(Beginning of Records for this exercise)

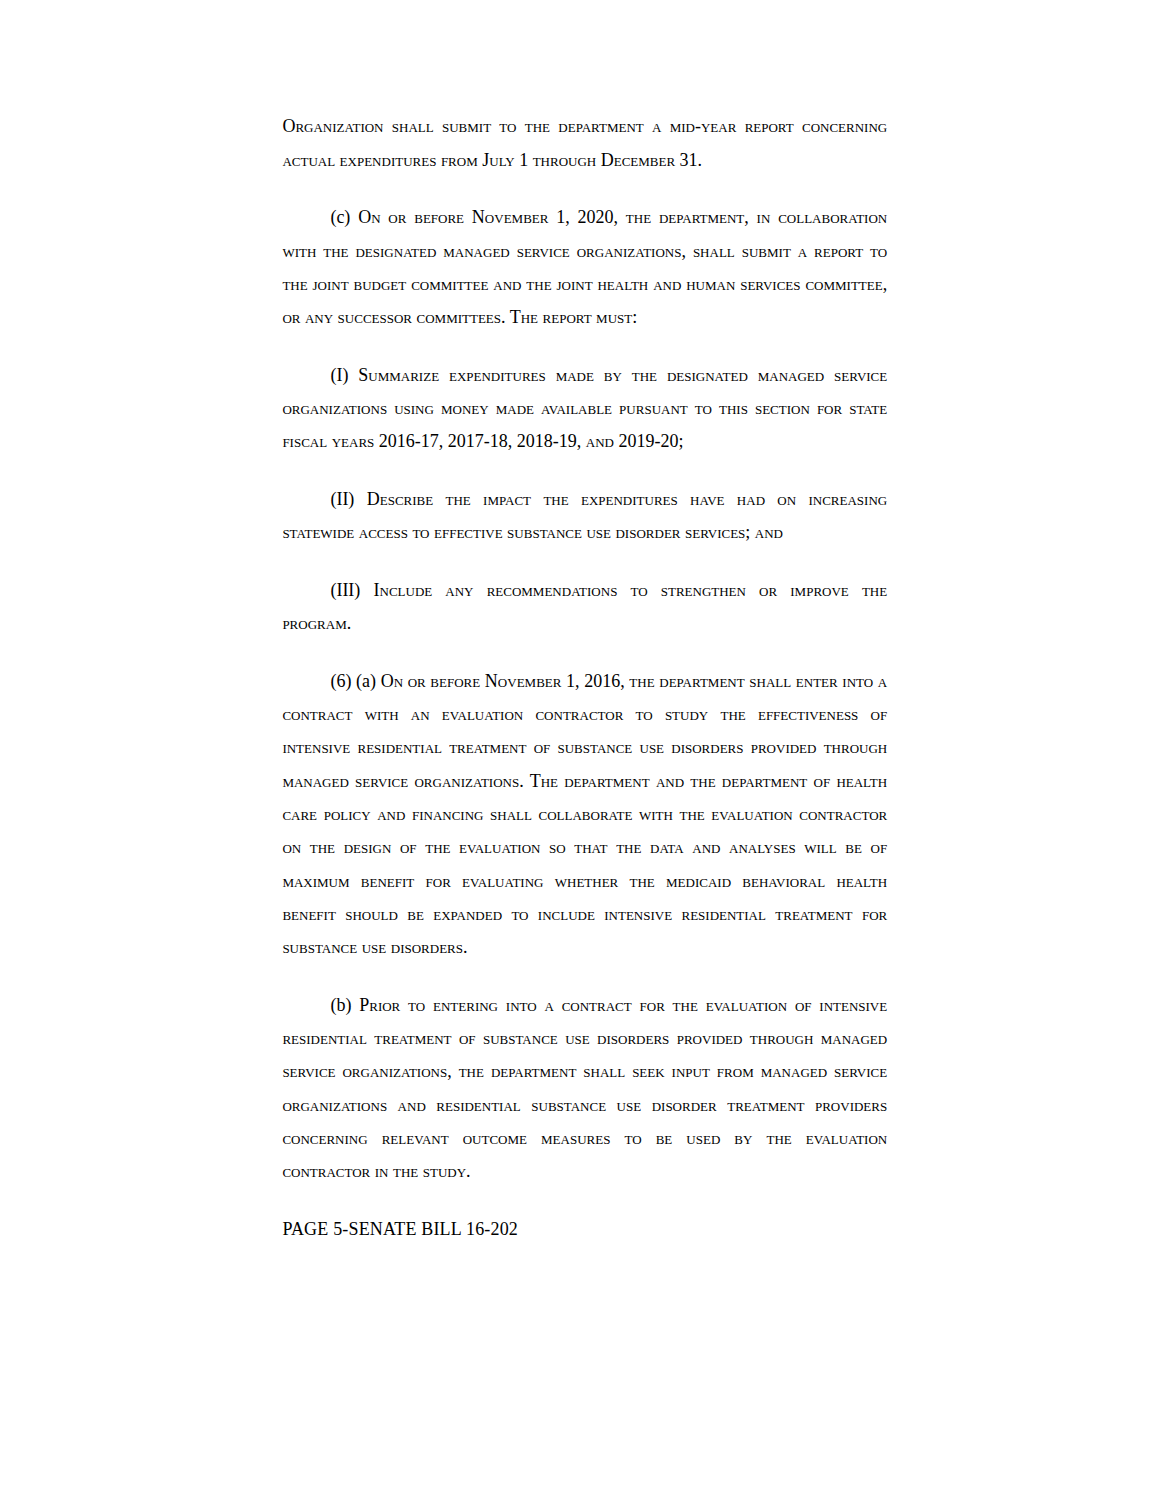Organization shall submit to the department a mid-year report concerning actual expenditures from July 1 through December 31.
(c) On or before November 1, 2020, the department, in collaboration with the designated managed service organizations, shall submit a report to the joint budget committee and the joint health and human services committee, or any successor committees. The report must:
(I) Summarize expenditures made by the designated managed service organizations using money made available pursuant to this section for state fiscal years 2016-17, 2017-18, 2018-19, and 2019-20;
(II) Describe the impact the expenditures have had on increasing statewide access to effective substance use disorder services; and
(III) Include any recommendations to strengthen or improve the program.
(6) (a) On or before November 1, 2016, the department shall enter into a contract with an evaluation contractor to study the effectiveness of intensive residential treatment of substance use disorders provided through managed service organizations. The department and the department of health care policy and financing shall collaborate with the evaluation contractor on the design of the evaluation so that the data and analyses will be of maximum benefit for evaluating whether the medicaid behavioral health benefit should be expanded to include intensive residential treatment for substance use disorders.
(b) Prior to entering into a contract for the evaluation of intensive residential treatment of substance use disorders provided through managed service organizations, the department shall seek input from managed service organizations and residential substance use disorder treatment providers concerning relevant outcome measures to be used by the evaluation contractor in the study.
PAGE 5-SENATE BILL 16-202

(End of Records for this exercise)

→ **Your instructions**: Please output all of the entries exactly as they appear, with no pictures.

→ **Response area**:
Organization shall submit to the department a mid-year report concerning actual expenditures from July 1 through December 31.
(c) On or before November 1, 2020, the department, in collaboration with the designated managed service organizations, shall submit a report to the joint budget committee and the joint health and human services committee, or any successor committees. The report must:
(I) Summarize expenditures made by the designated managed service organizations using money made available pursuant to this section for state fiscal years 2016-17, 2017-18, 2018-19, and 2019-20;
(II) Describe the impact the expenditures have had on increasing statewide access to effective substance use disorder services; and
(III) Include any recommendations to strengthen or improve the program.
(6) (a) On or before November 1, 2016, the department shall enter into a contract with an evaluation contractor to study the effectiveness of intensive residential treatment of substance use disorders provided through managed service organizations. The department and the department of health care policy and financing shall collaborate with the evaluation contractor on the design of the evaluation so that the data and analyses will be of maximum benefit for evaluating whether the medicaid behavioral health benefit should be expanded to include intensive residential treatment for substance use disorders.
(b) Prior to entering into a contract for the evaluation of intensive residential treatment of substance use disorders provided through managed service organizations, the department shall seek input from managed service organizations and residential substance use disorder treatment providers concerning relevant outcome measures to be used by the evaluation contractor in the study.
PAGE 5-SENATE BILL 16-202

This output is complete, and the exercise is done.